All the news out of China with the PBOC inter-bank rate spike and the weak HSBC PMI report shows that increasingly, people are "getting it" with LVS. It's taken awhile for the average, retail investor here in the states to come to grips that LVS is almost 90% Asian... and it's fair to say that yesterday's swoon had little to do with a residual impact from Ben Bernanke.
Still, a full understanding of just how the fortunes of Sands China really relate to economic activity on the mainland still eludes many American Investors.
That's not so true of Sands China investors in Hong Kong. The other day, I posted a reference to how Sands China's stock price has compared with the Hang Seng Index over the past year. It's quite a dramatic contrast. Yet here in the states, weak Chinese data weighs more heavily on the LVS mother ship.
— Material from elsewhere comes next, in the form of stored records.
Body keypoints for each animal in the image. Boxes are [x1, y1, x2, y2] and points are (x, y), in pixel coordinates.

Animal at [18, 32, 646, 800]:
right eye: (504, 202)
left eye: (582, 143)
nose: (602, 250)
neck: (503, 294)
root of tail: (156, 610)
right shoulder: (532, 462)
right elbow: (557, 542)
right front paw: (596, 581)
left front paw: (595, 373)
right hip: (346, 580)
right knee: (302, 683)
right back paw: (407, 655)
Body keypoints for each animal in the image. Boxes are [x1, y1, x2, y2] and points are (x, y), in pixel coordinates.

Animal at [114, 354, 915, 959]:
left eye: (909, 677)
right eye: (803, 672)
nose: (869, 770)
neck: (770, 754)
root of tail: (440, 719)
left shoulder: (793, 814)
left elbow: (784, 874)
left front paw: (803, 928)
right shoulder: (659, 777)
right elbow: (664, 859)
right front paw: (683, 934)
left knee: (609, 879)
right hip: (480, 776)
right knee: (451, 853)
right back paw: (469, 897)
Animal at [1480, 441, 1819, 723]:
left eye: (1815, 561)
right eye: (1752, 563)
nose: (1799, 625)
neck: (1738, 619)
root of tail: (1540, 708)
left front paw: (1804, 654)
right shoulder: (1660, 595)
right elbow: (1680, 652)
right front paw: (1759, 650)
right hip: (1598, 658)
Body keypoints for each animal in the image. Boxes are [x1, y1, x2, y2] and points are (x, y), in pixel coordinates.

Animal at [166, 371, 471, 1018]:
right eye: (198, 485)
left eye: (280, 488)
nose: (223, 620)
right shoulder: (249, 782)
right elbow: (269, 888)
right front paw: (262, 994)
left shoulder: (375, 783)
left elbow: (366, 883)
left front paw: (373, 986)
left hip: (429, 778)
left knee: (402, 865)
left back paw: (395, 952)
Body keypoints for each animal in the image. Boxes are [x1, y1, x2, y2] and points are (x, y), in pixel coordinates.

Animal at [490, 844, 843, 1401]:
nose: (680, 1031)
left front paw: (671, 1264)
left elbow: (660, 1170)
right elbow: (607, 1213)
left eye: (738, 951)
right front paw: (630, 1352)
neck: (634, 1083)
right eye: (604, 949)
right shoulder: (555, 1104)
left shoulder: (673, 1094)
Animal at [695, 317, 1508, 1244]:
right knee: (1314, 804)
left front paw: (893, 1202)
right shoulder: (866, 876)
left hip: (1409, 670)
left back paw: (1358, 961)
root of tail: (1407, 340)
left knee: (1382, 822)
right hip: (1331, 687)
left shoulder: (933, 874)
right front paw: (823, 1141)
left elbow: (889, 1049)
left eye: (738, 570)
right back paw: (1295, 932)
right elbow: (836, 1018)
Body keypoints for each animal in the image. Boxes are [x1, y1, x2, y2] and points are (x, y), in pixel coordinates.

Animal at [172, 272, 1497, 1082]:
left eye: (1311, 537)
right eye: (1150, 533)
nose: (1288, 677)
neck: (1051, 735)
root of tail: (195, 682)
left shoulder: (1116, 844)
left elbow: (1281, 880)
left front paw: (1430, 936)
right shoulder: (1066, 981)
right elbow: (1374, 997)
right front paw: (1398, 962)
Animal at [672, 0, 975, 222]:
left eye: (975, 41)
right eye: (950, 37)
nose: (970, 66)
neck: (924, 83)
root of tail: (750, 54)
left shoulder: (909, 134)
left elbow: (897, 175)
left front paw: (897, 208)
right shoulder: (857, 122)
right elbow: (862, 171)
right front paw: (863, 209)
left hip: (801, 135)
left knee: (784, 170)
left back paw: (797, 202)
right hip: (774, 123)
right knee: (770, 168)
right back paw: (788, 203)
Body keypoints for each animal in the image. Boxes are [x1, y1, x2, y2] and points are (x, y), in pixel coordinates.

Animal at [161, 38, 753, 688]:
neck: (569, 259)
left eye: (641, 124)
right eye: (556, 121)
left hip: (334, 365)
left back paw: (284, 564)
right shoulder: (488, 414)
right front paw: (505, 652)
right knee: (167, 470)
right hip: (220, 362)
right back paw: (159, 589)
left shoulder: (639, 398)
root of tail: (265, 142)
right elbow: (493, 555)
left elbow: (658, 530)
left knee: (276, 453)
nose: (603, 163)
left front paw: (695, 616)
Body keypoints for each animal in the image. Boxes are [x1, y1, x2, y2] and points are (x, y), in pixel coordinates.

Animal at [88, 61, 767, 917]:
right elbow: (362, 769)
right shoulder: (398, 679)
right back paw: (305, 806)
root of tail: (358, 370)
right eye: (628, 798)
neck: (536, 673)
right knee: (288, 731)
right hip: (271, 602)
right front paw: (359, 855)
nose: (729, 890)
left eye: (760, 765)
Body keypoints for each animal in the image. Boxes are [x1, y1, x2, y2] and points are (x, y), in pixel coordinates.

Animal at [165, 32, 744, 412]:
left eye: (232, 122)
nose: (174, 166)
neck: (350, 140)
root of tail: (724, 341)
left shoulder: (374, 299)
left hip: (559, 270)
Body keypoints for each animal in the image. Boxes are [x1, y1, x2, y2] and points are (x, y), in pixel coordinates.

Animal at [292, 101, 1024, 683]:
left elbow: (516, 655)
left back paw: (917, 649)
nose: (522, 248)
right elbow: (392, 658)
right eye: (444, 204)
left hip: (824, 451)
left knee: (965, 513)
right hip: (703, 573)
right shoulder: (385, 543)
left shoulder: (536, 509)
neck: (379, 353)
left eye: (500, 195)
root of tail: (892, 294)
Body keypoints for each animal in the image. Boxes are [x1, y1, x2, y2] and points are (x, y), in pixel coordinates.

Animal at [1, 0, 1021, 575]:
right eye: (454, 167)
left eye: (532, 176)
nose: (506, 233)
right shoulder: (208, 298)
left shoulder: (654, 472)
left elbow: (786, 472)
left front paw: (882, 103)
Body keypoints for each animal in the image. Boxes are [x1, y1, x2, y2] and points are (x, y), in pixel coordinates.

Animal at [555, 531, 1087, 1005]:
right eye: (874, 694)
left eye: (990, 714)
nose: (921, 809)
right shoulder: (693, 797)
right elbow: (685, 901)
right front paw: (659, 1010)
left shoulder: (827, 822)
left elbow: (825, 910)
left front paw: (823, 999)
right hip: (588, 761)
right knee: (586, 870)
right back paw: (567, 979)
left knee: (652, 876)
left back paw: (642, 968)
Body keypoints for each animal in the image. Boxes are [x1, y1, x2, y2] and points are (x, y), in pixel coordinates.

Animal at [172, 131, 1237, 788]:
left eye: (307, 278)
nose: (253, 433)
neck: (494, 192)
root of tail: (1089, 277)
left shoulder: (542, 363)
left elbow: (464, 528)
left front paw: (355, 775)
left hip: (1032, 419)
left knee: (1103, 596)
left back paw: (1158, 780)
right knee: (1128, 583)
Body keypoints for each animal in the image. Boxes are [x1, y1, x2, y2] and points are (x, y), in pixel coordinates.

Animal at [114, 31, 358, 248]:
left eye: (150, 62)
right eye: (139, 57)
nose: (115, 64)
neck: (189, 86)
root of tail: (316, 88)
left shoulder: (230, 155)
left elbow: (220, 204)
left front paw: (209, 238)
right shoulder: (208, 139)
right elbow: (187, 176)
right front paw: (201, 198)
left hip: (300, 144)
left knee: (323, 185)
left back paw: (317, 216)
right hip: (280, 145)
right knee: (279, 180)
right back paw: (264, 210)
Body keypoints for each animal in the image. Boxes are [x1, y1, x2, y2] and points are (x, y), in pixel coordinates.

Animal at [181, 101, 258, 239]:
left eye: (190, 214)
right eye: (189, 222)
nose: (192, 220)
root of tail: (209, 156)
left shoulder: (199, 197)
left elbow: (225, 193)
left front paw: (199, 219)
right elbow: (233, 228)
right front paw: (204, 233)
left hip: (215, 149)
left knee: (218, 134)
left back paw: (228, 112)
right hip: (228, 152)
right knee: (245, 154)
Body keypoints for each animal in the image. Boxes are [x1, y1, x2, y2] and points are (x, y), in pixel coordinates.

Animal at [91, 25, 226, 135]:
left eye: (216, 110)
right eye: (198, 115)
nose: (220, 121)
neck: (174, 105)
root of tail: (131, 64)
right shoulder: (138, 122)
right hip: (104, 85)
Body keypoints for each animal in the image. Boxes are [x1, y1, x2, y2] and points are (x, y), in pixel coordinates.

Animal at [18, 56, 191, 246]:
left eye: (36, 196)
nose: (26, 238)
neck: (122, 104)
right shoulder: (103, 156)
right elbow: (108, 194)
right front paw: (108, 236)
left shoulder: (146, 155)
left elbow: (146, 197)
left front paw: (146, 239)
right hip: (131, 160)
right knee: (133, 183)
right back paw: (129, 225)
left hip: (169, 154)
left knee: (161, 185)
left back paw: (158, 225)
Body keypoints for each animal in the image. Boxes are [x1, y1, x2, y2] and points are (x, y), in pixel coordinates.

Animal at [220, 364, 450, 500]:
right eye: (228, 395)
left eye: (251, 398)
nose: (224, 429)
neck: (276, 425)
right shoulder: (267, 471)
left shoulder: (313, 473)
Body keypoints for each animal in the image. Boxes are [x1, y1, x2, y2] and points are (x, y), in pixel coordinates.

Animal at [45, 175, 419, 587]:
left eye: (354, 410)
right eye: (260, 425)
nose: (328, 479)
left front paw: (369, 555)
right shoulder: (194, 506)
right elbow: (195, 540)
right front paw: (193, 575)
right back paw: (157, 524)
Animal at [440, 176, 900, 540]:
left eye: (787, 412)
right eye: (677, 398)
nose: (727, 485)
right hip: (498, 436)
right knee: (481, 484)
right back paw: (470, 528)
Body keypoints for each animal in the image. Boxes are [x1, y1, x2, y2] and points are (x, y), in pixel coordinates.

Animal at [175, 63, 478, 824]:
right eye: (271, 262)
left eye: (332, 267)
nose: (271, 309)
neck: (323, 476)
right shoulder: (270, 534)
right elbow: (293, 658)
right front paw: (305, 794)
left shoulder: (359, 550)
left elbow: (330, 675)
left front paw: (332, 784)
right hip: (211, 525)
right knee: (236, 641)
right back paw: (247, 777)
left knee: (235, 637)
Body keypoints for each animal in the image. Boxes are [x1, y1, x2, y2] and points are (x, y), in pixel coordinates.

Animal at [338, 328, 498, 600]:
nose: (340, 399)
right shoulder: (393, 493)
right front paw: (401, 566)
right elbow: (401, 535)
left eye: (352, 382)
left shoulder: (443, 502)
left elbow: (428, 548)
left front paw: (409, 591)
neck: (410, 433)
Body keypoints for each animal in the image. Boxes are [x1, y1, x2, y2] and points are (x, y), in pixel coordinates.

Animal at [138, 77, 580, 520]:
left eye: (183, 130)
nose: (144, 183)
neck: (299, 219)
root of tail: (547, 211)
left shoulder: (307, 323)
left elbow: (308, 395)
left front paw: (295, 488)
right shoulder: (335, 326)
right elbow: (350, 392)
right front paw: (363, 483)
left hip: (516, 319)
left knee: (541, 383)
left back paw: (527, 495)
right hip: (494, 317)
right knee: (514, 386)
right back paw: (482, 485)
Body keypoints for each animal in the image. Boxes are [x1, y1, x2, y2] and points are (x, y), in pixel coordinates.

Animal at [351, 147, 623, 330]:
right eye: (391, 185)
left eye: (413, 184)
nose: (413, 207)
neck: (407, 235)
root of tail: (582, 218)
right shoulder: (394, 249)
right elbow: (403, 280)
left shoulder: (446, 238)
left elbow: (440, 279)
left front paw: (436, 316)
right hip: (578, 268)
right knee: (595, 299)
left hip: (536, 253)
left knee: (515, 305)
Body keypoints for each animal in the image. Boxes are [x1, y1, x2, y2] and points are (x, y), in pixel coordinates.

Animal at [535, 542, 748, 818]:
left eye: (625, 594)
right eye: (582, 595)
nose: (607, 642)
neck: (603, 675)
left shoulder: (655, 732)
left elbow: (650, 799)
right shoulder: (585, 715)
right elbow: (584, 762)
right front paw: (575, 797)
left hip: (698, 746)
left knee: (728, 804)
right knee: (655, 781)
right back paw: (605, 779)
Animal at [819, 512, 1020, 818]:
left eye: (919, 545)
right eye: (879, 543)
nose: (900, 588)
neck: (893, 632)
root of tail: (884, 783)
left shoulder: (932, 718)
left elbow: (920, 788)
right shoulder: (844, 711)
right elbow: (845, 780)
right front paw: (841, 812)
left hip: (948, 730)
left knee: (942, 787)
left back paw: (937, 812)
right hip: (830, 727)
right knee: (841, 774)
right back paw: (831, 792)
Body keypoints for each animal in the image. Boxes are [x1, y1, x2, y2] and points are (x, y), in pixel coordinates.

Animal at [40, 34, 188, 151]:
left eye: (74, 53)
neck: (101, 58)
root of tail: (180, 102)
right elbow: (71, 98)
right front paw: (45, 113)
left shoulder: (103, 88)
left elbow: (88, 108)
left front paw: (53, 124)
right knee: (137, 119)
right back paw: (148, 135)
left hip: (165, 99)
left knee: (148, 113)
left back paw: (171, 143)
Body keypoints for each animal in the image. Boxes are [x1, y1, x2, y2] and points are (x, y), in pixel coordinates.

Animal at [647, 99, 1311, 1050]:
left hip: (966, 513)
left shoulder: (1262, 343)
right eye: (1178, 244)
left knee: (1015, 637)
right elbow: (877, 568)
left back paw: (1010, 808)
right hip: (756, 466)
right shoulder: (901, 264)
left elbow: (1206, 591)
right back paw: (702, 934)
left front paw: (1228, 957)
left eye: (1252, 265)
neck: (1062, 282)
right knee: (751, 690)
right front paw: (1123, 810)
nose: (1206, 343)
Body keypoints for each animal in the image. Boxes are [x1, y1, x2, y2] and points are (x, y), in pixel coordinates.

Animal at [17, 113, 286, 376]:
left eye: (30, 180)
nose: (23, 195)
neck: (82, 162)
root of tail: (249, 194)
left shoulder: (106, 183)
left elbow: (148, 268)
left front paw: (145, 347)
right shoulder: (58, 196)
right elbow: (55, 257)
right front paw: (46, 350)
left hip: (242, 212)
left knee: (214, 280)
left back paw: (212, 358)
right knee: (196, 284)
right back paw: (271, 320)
Simply put, Hong Kong investors appear more perceptive of how Macau's mass market leader really correlates with the Chinese economy. Perhaps they know that there's never been a month over the past 10 years that mass market gaming didn't grow in Macau... even during the depths of the credit crisis, mass gaming STILL grew 2%... and lately, as China's growth has settled into the mid 7% range, mass market growth has soared at around 30% year-over-year.
The upshot? The current LVS swoon is an over-reaction. It's a nice price to buy it at if you don't have as much LVS as you'd like to have.
As a guy on Bloomberg said this morning, "in a few weeks, everybody will have forgotten Ben and the Chinese data and earnings season will be healing the market's wounds"...
... and I would postulate that that would be more true of LVS, and it's first, full quarter of a fully-functioning Cotai Central, that it would be true of most companies that trade on the NYSE.